== EXERCISE MATERIALS ==

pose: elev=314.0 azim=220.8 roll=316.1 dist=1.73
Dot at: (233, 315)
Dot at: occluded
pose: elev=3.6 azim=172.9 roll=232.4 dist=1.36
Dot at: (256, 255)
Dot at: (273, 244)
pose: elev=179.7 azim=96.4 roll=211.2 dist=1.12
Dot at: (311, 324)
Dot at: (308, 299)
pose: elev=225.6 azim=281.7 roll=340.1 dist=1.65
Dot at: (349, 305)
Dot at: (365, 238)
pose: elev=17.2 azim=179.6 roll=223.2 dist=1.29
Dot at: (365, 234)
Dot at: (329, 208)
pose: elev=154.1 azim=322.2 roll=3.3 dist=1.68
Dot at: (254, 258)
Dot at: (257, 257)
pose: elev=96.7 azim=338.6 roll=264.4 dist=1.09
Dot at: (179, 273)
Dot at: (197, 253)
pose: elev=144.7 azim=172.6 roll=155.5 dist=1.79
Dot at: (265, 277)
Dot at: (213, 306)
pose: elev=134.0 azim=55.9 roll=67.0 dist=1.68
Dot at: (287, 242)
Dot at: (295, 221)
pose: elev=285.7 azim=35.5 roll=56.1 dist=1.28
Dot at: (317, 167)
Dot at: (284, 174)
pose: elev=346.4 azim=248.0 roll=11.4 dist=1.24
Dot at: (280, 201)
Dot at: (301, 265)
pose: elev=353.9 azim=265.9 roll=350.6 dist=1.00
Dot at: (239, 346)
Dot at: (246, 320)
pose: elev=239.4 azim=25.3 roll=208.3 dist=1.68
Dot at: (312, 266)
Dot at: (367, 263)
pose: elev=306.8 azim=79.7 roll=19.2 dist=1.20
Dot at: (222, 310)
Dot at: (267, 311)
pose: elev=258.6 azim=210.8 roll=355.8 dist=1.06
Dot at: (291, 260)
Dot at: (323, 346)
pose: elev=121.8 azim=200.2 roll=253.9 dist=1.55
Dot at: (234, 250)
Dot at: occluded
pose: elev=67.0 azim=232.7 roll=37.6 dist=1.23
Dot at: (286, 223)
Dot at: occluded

== DIRECTION ==
Recast the lines above as a Markdown table with columns Index and Line, one numbered line per table row and no blank lines. Begin at the line containing "pose: elev=3.6 azim=172.9" and stop after the line containing "Dot at: (365, 238)".

== ANSWER BELOW ==
| Index | Line |
|---|---|
| 1 | pose: elev=3.6 azim=172.9 roll=232.4 dist=1.36 |
| 2 | Dot at: (256, 255) |
| 3 | Dot at: (273, 244) |
| 4 | pose: elev=179.7 azim=96.4 roll=211.2 dist=1.12 |
| 5 | Dot at: (311, 324) |
| 6 | Dot at: (308, 299) |
| 7 | pose: elev=225.6 azim=281.7 roll=340.1 dist=1.65 |
| 8 | Dot at: (349, 305) |
| 9 | Dot at: (365, 238) |